Sixty years ago, Chicago newspaper writer Fredric Brown, a Gary teenager who’d started his career as a proofreader on a Milwaukee paper, won an Edgar Award for best first novel from the Mystery Writers of America. His book was “The Fabulous Clipjoint,” and it’s still considered one of the best crime novels about Chicago.

The reviewer, Dick Adler, reviews crime fiction for Publishers Weekly and other publications and blogs at The Knowledgeable Blogger, “for lovers of crime fiction — which he’d better update, since it calls him “a former” reviewer” for the Trib.

I have already ordered The Fabulous Clipjoint — set in the Tip Top Tap, atop the Allerton hotel on Boul Mich in 1948 at the latest — from ABE Books.  The book aims to “preserve forever, like bugs in amber, the seedy pleasures of our shared pasts,” Adler tells us — invitingly to a Chicagoan who was then in his late ‘teens.

 “We walked north two blocks on the east side of Michigan Boulevard to the Allerton Hotel. . . . The top floor was a very swanky cocktail bar. The windows were open and it was cool there. Up as high as that, the breeze was a cool breeze and not something out of a blast furnace. We took a table by a window on the south side, looking out toward the Loop. . . . ‘Beautiful as hell,’ I said. But it’s a clipjoint.”

That sort of stuff is not great, but it’s clean and clear.  So is Adler’s discussion of it:

Ed [one of two prime protagonists] knows he has to find out what happened [to his murdered father] but can’t do it himself. So he heads for Janesville, Wis., where the J.C. Hobart carnival is doing business and looks up his uncle, Ambrose Hunter, a barker and roustabout who is the smartest man Ed has ever met. They head back to Chicago, where they pick up Wally’s trail, bribe a friendly detective, act like tough guys (not easy for the boyish Ed or the short and tubby Am), meet a swell dame who loves Ed and lies to him, and actually solve the murder.
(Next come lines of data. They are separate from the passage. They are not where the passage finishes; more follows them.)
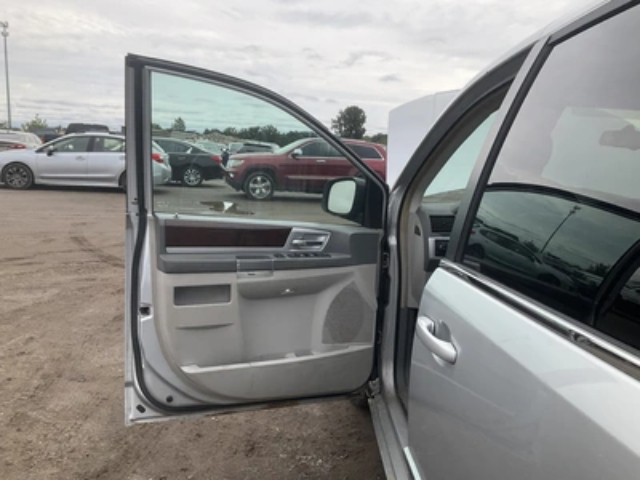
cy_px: 240
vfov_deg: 48.2
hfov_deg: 61.7
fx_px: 536
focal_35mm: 29
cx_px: 320
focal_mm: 3
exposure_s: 1/1490
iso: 25
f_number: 1.8
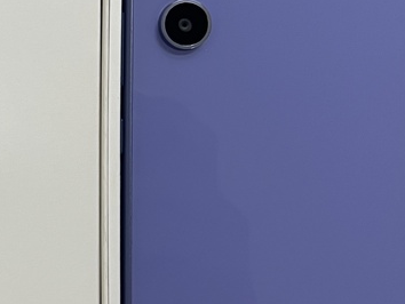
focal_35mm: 74
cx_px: -90
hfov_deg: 23.8
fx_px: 866
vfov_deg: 19.9
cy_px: 161
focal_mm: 5.7
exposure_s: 1/50
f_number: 1.5
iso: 125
Adler sold me, and his brief account of Frederic Brown’s writing life — “a man who often told his wife he hated writing” — did the same for a man he compares to Hammett “and other crime icons.”  I look forward to the ABE copy, which I’m getting for under $5, shipped.  An excellent service, that.

Man or Superman?

Here’s a site devoted to B.O. as Him Whom We Have Been Waiting For, spouting in millenarian fashion and being received in the same spirit.  Prominent is this quote:

“… a light will shine through that window, a beam of light will come down upon you, you will experience an epiphany … and you will suddenly realize that you must go to the polls and vote for Obama” – Barack Obama, Lebanon, New Hampshire.
January 7, 2008.

[Frantic update: If he said this in New Hampshire or anywhere else, this web site is the only one who reported it, or heard it, for that matter.  In short, it’s a gag.]
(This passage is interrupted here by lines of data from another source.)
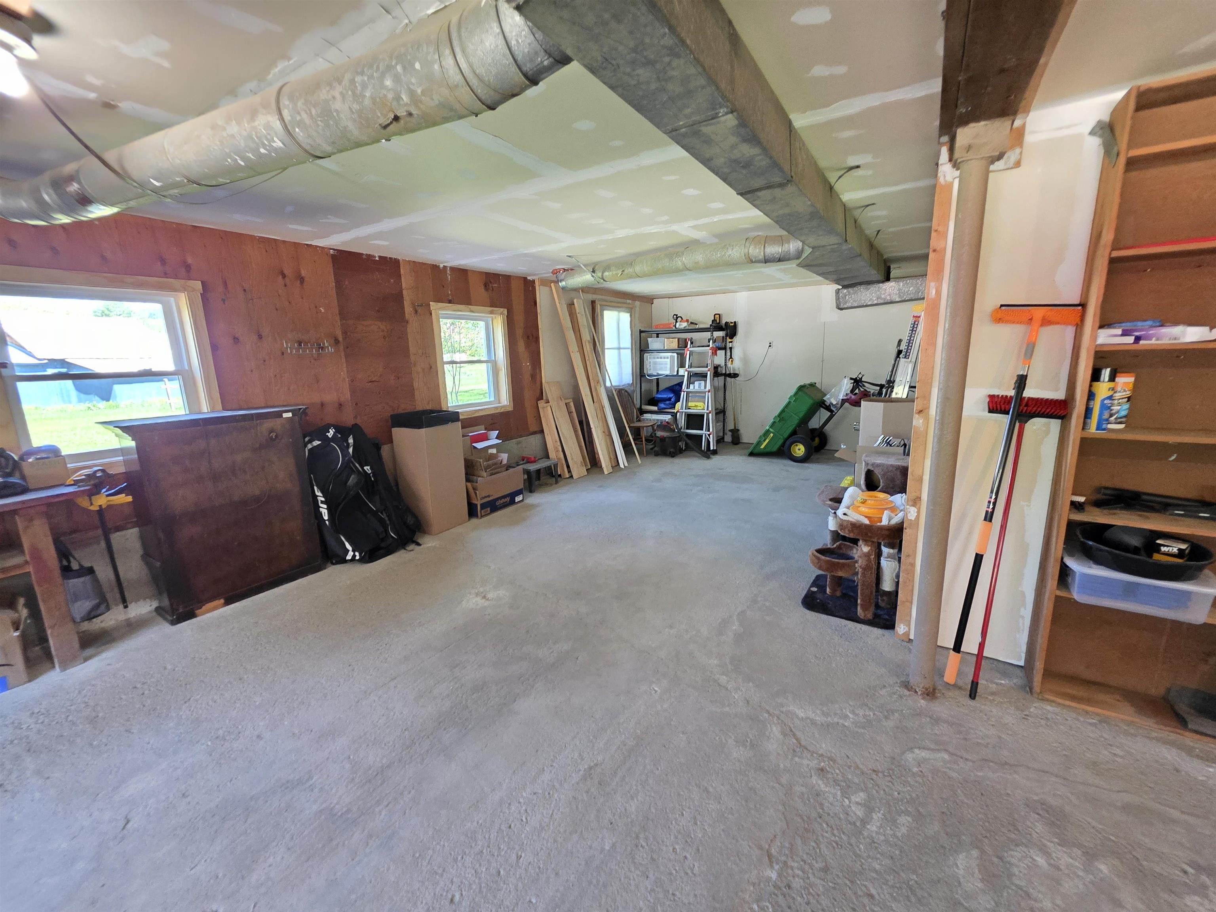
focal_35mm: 13
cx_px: 608
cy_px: 456
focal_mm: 2.2
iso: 1000
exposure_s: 1/60
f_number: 1.9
[Another update: Hillary does it too:

In Rhode Island, Hillary Clinton took on the Obamamania that has swept Democratic primary electorates by directly ridiculing the speeches of her opponent as unrealistic appeals by someone posing as a secular saint. “Now I could stand up here and say: Let’s get everybody together. Let’s get unified. The skies will open. The lights will come down. And you know the celestial choirs will be singing. And everyone we know will do the right thing. And the world will be perfect,” Mrs. Clinton said with bitter sarcasm.

[Peas in a pod, she and the Obama-as-Messiah fellow]

Reader Nancy Thorne:

What Obama really is is a throw back to a period of unenlightenment.  His change and reform are but camouflage for 1920 – 1930 hard core socialism and isolationism.   His campaign has become a dangerous movement.  Obama is wholly unqualified and is as radical as any person who has ever run for the presidency.  He’s a 1960’s anti-war war radical with the template of a college student.  His success would not bode well for the land of the free and the home of the brave. 
Two other readers so far (responding to my earlier e-mail blast), have wondered if he’s antichrist.  That’s not language I use, but to one of them, I replied:
As they say in far lesser circumstances, it’s scary.  The guy’s self-esteem is at the heart of it, I fear.
That is, he may really believe what he’s saying about himself.